This
paper studies the electrochemical hydrogenation of the carbonyl
functional group of acetophenone and 4-acetylpyridine at platinum
single-crystal electrodes. Comparison with results obtained for the
hydrogenation of acetone featuring an isolated carbonyl functional
group reveals the influence of the phenyl ring and the pyridine ring,
respectively. Lack of acetone adsorption at Pt(111) and Pt(100) due
to a weak interaction between surface and carbonyl functional group
renders these surfaces inactive for the hydrogenation of acetone.

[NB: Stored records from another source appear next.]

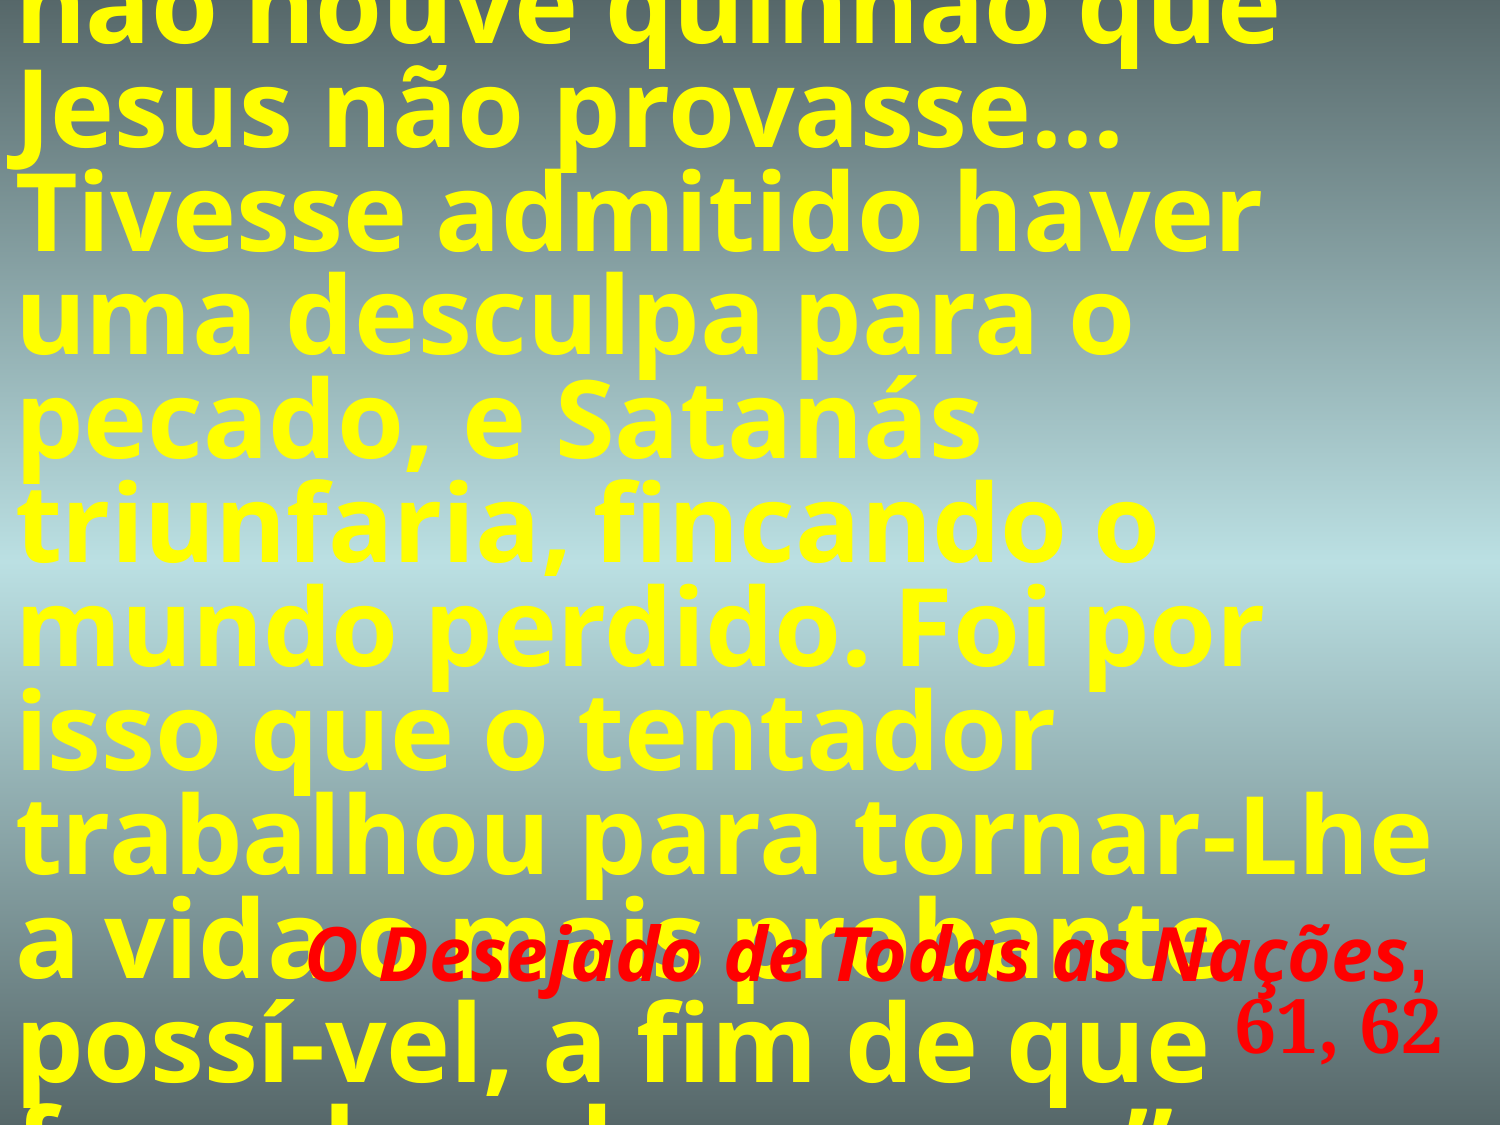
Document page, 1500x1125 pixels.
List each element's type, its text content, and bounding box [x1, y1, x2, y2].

text_box O Desejado de Todas as Nações, 61, 62 [253, 916, 1459, 1076]
title “Da amargura que cabe em sorte à hu-manidade, não houve quinhão que Jesus não provasse... Tivesse admitido haver uma desculpa para o pecado, e Satanás triunfaria, fincando o mundo perdido. Foi por isso que o tentador trabalhou para tornar-Lhe a vida o mais probante possí-vel, a fim de que fosse levado a pecar.” [0, 66, 1500, 894]
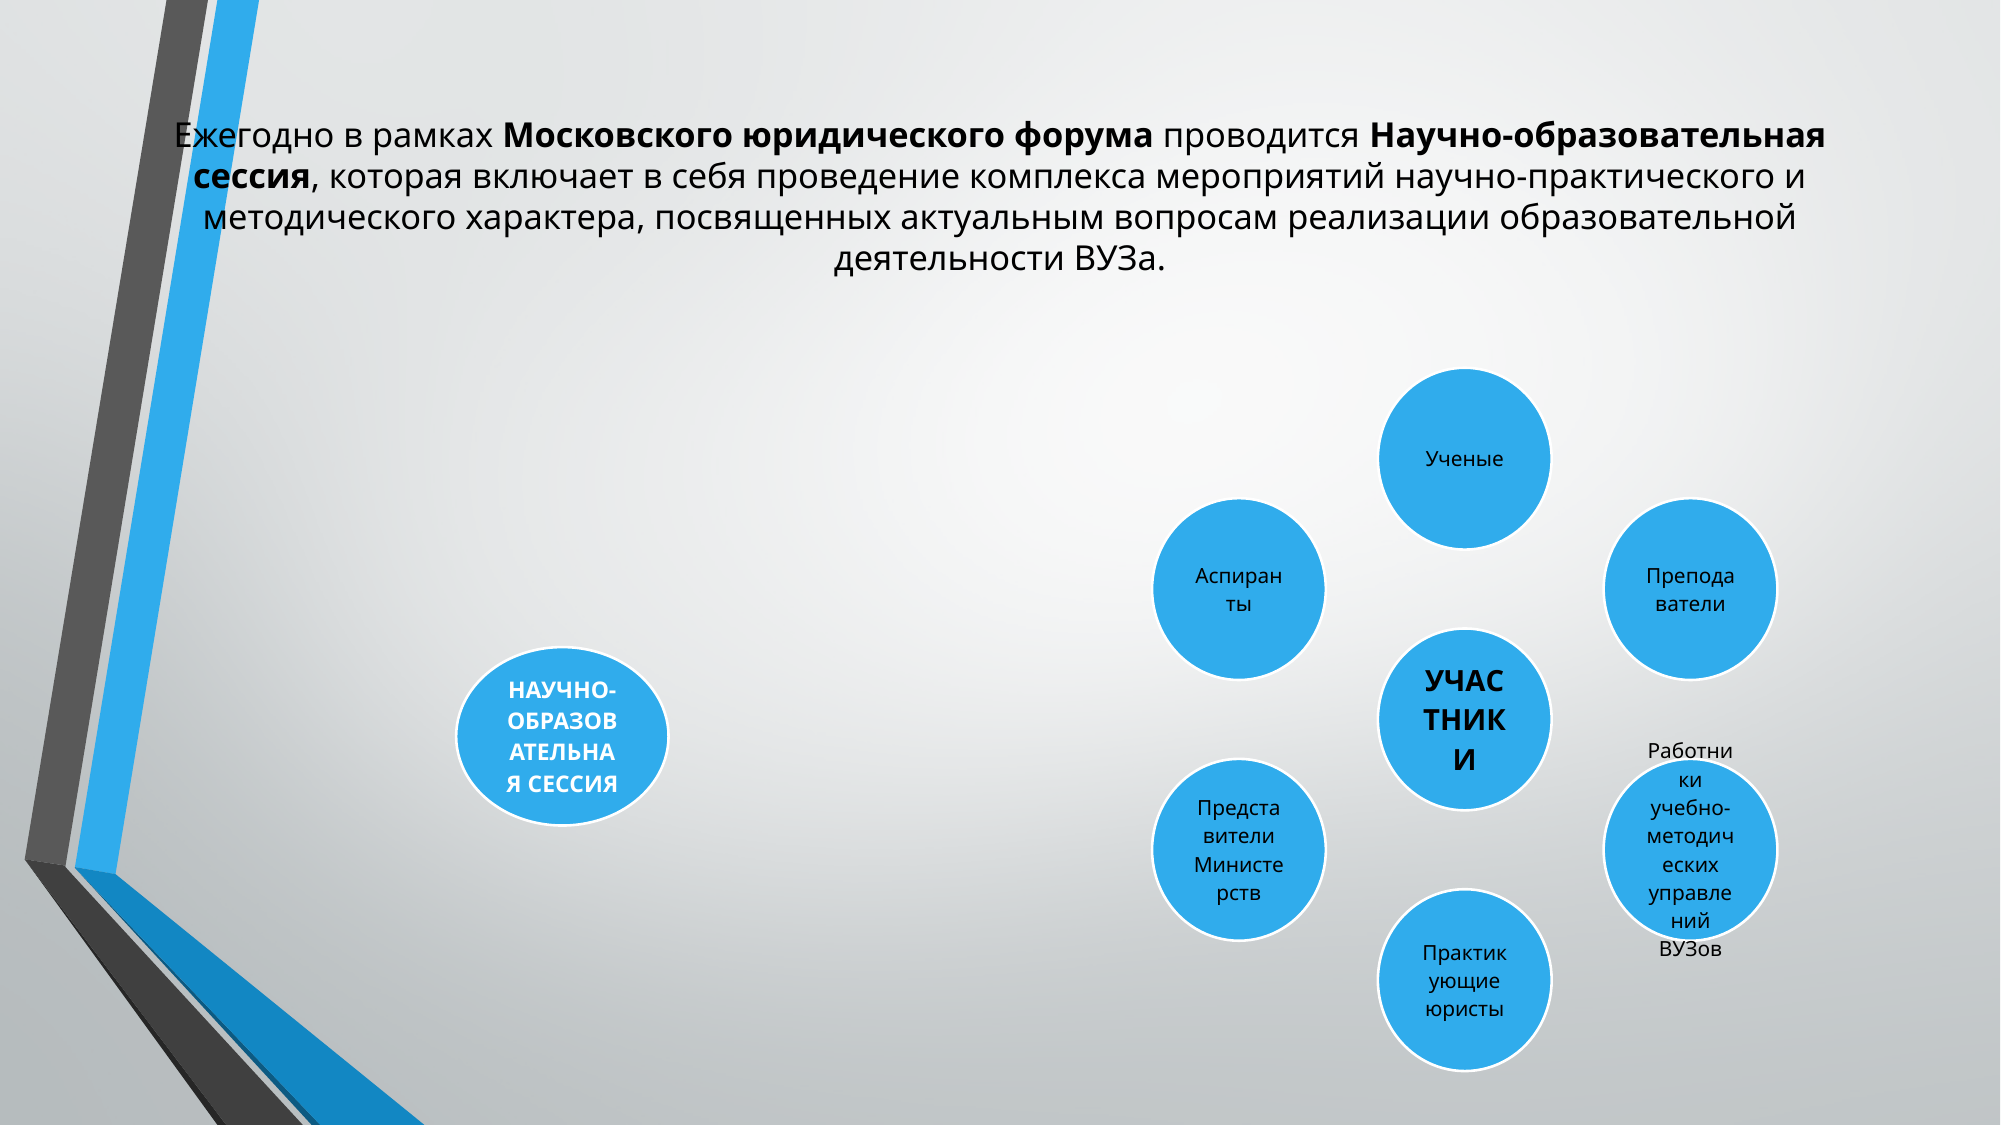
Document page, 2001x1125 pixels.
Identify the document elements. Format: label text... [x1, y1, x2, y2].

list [137, 379, 988, 1094]
title Ежегодно в рамках Московского юридического форума проводится Научно-образовательная сессия, которая включает в себя проведение комплекса мероприятий научно-практического и методического характера, посвященных актуальным вопросам реализации образовательной деятельности ВУЗа. [137, 105, 1863, 323]
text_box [1116, 355, 1813, 1084]
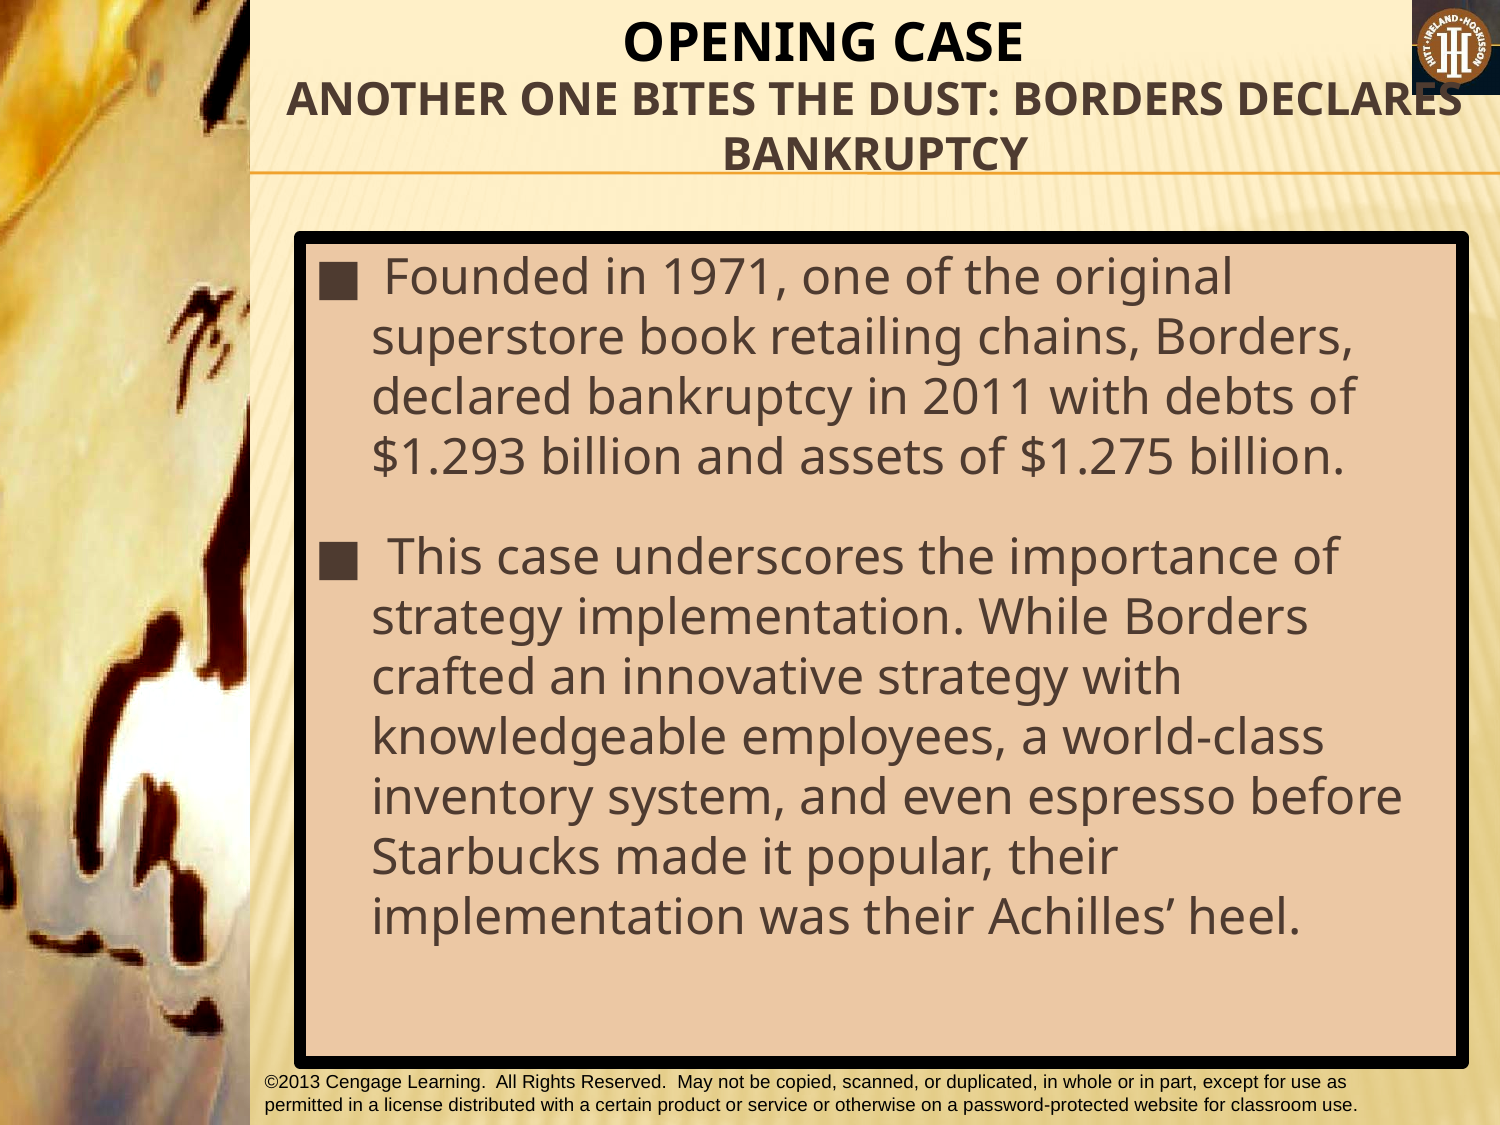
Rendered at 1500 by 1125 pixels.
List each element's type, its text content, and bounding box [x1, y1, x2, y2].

Adsorption through a strong interaction with the phenyl ring of acetophenone
activates the Pt(111) and Pt(100) surfaces for hydrogenation of the
acetyl substituent. In agreement with previous results for acetone
reduction, the Pt(100) surface is specifically active for the hydrogenolysis
reaction, breaking the C–O bond, whereas the other surfaces
only hydrogenate the carbonyl functionality. In contrast to the phenyl
ring, the pyridine ring has a very different effect: due to the dominant
interaction of the N atom of the pyridine ring with the platinum electrode,
a vertical adsorption mode is realized. The resulting large physical
distance between the carbonyl functional group and the electrode surface
inhibits the hydrogenation at all platinum surfaces. This also holds
for the Pt(110) electrode, which is otherwise active for the electrochemical
hydrogenation of the isolated carbonyl functional group of aliphatic
ketones. Our results show how the combination of molecular structure
of the reactant and surface structure of the catalyst determine the
selective electroreduction of functionalized ketones.